### Document excerpt:

That was one of the changes I voted for.  I agree, I see no issue with killing your limit in one day if you can do it on different hunts.  I voted for 1 a day to eliminate the scenario where three come into a setup and none leave.   I've never been a fan of multiple kills on a single hunt.  I won't even double with someone.  I understand why people do it, and have no issues with it.  But I never cared for one person killing 2 or 3 with one shot, or one sit.


----------



## buckpasser (Jan 15, 2021)

Sixes said:


> I did mine today.
> 
> I don't get the concept of no more than 1 gobbler a day. A limit is a limit however long it takes to shoot 3 birds. 1 day or 6 weeks, it is the same number of dead birds.
> 
> I've shot 2 before in one hunt but not anymore, but there is nothing wrong with killing one early and hunting a different bird on the same day or during the evening hunt.



On small properties it is a good change. It may give the twelve year old kid next door a chance at a Tom instead of the 56 year old Facebook like junky rolling those three two year olds that charged his food plot ground blind setup.


----------



## buckpasser (Jan 15, 2021)

Opening later is moronic. The state is not zoned and having a later start on the FL line will not be observed by many, I can assure you. A pile don’t wait for it as it is now. Heck, I may have to be an outlaw to eat any turkey nuggets. 

If there is a change, I’ll just observe Alabama season dates from now on...


----------



## C.Killmaster (Jan 15, 2021)

Sixes said:


> I did mine today.
> 
> I don't get the concept of no more than 1 gobbler a day. A limit is a limit however long it takes to shoot 3 birds. 1 day or 6 weeks, it is the same number of dead birds.
> 
> I've shot 2 before in one hunt but not anymore, but there is nothing wrong with killing one early and hunting a different bird on the same day or during the evening hunt.



The problem is that breeding is being disrupted by removing too many birds prior to peak nesting.  These are all just different ways to reduce the number of birds killed prior to peak nesting.


----------



## Sixes (Jan 15, 2021)

six said:


> That was one of the changes I voted for.  I agree, I see no issue with killing your limit in one day if you can do it on different hunts.  I voted for 1 a day to eliminate the scenario where three come into a setup and none leave.   I've never been a fan of multiple kills on a single hunt.  I won't even double with someone.  I understand why people do it, and have no issues with it.  But I never cared for one person killing 2 or 3 with one shot, or one sit.

### Exercise instructions:
Copy the passage of the turkey season thread between "On small properties" and "ground blind setup.", inclusive, and replace "food plot" with "clover field". The rows come from a separate source, unrelated to the turkey season thread.

### Listed records:
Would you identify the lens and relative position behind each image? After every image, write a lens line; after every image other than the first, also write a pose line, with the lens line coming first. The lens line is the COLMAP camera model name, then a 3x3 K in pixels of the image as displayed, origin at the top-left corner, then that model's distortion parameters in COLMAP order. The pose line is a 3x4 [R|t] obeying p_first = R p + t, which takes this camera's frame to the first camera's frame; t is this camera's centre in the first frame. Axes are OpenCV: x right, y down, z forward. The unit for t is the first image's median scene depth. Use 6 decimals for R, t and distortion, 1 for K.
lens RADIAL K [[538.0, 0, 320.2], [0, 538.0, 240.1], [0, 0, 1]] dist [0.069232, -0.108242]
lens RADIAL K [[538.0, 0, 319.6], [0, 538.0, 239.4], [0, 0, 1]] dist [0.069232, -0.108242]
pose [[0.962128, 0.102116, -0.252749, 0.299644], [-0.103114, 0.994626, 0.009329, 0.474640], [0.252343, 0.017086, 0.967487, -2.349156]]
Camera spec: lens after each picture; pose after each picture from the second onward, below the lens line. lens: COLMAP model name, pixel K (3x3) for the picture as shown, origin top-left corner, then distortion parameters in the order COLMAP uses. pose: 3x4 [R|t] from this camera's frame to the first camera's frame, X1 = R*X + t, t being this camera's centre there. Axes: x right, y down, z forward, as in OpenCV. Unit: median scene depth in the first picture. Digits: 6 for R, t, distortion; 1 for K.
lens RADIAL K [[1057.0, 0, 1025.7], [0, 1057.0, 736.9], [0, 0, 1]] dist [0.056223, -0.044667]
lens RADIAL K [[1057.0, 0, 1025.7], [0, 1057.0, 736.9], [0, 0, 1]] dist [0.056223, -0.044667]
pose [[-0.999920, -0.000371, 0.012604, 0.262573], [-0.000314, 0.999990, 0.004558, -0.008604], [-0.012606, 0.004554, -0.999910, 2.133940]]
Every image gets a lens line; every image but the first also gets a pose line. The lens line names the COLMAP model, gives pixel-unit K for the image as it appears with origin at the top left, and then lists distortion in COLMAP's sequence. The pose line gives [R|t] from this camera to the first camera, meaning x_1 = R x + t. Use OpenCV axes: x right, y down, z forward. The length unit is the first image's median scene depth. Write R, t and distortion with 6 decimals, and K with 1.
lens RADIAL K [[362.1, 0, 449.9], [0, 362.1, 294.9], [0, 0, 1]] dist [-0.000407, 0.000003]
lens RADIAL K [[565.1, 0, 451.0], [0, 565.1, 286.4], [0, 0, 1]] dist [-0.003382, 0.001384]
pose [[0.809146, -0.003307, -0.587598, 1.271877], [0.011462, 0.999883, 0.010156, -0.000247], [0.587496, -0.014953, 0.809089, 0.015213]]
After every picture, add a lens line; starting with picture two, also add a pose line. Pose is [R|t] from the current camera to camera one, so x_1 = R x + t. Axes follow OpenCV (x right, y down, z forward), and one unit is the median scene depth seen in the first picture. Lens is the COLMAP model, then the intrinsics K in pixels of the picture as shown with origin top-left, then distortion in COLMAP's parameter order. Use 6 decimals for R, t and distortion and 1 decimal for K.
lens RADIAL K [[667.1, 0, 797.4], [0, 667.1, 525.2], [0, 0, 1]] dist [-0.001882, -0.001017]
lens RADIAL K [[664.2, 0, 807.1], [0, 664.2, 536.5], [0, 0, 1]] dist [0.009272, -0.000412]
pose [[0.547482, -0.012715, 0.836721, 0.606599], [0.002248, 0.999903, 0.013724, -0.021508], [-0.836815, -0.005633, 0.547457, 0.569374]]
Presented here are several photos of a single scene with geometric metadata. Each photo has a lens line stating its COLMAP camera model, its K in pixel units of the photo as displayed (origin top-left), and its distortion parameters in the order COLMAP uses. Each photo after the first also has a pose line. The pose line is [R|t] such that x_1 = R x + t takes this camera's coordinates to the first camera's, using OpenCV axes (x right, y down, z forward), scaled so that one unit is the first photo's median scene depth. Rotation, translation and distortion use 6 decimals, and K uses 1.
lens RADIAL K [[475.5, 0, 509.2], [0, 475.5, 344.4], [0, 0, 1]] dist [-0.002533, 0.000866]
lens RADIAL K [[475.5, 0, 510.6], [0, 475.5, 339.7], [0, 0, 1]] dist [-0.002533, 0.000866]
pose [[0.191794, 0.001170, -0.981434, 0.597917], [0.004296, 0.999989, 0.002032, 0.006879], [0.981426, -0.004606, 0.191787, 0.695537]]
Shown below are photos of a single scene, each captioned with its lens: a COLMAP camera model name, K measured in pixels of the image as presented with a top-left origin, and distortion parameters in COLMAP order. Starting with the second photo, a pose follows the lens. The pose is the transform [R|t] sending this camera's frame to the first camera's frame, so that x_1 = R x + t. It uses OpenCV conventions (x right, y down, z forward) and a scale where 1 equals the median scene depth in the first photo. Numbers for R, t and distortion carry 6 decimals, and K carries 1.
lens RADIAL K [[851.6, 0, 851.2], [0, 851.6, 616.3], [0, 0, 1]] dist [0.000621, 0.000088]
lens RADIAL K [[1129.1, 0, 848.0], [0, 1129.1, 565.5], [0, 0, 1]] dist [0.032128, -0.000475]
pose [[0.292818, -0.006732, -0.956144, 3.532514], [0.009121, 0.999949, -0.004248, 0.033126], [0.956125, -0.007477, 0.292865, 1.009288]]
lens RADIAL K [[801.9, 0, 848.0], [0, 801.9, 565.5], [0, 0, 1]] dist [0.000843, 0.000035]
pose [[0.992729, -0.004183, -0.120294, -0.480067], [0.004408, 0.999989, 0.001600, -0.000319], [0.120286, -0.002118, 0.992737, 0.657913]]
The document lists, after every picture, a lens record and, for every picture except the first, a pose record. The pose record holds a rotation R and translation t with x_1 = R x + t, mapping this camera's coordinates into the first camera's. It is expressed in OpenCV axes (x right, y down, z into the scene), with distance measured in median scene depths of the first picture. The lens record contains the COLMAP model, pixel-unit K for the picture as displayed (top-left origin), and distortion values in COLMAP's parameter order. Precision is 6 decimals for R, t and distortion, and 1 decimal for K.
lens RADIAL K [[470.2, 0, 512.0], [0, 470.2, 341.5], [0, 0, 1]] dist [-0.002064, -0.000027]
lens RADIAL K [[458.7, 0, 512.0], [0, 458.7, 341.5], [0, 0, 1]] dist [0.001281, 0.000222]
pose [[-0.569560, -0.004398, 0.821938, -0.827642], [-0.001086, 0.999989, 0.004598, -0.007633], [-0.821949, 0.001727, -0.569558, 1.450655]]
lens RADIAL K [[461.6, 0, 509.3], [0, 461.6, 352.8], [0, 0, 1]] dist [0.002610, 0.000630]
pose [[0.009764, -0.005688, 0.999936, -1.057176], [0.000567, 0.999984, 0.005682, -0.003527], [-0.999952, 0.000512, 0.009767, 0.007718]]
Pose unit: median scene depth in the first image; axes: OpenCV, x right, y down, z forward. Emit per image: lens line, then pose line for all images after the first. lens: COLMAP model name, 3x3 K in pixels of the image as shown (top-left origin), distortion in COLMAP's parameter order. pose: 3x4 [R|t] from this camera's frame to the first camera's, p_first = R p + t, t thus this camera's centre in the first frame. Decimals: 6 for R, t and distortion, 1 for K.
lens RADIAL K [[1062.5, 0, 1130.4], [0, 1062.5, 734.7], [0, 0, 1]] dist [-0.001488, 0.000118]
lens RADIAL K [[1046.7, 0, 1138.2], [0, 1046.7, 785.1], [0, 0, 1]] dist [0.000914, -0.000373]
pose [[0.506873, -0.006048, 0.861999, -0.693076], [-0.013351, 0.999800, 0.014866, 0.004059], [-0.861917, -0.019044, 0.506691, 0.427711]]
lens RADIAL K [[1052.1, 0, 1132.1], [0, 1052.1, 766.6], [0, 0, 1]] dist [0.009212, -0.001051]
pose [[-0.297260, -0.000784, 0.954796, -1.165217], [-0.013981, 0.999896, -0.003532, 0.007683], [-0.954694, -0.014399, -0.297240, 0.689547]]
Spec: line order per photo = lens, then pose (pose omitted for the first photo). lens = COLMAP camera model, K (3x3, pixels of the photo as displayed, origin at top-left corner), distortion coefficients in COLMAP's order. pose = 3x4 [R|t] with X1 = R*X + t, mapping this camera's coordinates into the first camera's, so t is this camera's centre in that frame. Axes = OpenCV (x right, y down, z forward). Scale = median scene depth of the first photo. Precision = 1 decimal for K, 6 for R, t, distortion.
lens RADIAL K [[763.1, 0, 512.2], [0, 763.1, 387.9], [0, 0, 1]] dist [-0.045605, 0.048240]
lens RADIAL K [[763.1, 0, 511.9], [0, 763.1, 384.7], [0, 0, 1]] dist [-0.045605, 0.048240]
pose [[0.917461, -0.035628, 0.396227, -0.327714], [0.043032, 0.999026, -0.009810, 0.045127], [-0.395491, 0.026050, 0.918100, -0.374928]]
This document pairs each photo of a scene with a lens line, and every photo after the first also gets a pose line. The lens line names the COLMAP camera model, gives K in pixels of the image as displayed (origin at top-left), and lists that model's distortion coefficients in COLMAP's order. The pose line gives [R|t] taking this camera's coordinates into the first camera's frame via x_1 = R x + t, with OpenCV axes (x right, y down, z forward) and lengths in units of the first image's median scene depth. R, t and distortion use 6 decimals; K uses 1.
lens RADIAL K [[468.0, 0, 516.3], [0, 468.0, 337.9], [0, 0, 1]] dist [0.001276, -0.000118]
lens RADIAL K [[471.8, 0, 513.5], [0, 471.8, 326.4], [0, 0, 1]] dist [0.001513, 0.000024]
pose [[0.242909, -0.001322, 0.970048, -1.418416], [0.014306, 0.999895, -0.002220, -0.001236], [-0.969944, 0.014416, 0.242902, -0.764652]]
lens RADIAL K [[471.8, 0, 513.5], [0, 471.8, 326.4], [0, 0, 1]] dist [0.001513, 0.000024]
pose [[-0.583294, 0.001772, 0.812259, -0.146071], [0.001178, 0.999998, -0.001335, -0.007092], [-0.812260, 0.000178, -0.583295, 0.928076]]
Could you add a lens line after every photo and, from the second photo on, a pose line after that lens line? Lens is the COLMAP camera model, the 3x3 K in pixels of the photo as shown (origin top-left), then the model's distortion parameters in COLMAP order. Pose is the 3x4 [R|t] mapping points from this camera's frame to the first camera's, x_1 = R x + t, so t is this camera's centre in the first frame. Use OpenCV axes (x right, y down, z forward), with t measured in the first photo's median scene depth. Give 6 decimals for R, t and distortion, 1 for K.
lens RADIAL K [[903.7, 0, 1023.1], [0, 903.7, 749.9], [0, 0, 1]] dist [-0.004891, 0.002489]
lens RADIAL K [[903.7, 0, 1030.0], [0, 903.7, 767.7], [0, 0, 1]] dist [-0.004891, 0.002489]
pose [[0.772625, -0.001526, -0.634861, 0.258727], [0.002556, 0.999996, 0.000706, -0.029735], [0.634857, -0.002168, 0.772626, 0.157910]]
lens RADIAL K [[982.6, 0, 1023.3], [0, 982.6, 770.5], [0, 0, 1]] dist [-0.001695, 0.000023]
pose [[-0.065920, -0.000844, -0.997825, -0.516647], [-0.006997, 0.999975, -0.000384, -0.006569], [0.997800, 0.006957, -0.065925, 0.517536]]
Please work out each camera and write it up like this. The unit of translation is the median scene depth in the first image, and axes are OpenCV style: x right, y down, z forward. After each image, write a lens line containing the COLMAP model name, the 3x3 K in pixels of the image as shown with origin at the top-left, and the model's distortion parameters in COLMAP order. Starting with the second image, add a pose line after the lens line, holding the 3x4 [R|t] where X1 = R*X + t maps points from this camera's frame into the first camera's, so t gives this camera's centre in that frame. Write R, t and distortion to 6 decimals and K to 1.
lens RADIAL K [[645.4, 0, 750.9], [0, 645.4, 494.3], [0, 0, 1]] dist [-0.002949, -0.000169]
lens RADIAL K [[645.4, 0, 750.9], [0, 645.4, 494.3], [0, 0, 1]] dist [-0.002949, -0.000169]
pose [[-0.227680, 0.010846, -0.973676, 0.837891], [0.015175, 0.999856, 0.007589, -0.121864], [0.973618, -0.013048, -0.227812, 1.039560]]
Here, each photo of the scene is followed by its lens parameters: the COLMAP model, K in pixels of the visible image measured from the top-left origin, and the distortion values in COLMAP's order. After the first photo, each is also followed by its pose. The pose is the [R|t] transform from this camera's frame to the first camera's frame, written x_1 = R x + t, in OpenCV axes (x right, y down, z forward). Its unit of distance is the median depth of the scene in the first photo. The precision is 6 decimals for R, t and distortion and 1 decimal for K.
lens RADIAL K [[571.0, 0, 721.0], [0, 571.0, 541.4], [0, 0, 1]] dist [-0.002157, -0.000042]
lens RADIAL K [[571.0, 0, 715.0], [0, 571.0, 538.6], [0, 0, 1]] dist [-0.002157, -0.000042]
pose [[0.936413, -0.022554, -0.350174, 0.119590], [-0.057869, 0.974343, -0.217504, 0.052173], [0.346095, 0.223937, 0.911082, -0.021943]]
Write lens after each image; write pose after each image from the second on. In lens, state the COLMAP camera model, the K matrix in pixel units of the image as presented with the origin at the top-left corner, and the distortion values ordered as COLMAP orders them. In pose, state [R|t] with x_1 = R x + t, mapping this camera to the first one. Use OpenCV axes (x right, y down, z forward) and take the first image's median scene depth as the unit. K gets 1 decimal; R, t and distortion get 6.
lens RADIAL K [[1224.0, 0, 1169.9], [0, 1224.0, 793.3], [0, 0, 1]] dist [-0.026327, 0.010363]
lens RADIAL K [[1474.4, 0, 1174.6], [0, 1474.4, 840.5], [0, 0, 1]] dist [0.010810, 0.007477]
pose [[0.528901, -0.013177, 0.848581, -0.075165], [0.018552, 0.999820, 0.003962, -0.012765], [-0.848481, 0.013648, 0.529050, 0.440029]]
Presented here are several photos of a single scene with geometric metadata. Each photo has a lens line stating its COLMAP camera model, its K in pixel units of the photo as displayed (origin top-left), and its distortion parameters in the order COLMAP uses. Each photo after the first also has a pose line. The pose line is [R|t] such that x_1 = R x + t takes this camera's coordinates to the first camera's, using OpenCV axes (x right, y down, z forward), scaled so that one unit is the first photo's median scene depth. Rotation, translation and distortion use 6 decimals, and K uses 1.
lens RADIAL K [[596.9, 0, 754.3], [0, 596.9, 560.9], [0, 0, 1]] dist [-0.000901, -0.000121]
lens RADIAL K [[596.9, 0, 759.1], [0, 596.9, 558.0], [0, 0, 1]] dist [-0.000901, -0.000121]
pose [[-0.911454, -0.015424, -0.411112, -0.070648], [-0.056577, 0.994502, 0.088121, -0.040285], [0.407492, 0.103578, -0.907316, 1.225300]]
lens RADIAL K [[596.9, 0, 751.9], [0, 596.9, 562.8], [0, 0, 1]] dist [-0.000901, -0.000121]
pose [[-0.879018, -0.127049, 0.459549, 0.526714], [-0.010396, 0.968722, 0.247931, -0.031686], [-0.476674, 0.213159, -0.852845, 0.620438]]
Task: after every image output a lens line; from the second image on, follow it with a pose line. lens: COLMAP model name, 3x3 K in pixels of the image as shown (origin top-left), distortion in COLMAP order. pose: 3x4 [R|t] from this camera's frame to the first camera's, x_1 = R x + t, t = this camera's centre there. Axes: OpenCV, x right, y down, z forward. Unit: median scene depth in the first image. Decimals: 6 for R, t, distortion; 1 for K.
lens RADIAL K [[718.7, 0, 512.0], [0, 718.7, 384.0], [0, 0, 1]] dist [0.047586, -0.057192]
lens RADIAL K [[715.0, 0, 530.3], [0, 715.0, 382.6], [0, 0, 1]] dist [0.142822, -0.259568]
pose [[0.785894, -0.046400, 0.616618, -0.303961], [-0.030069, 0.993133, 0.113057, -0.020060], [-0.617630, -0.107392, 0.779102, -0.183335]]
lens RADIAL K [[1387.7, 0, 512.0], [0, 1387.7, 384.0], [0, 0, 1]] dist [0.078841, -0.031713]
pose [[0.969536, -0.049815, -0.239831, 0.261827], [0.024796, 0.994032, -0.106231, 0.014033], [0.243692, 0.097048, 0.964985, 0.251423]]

### Solved exercise:
On small properties it is a good change. It may give the twelve year old kid next door a chance at a Tom instead of the 56 year old Facebook like junky rolling those three two year olds that charged his clover field ground blind setup.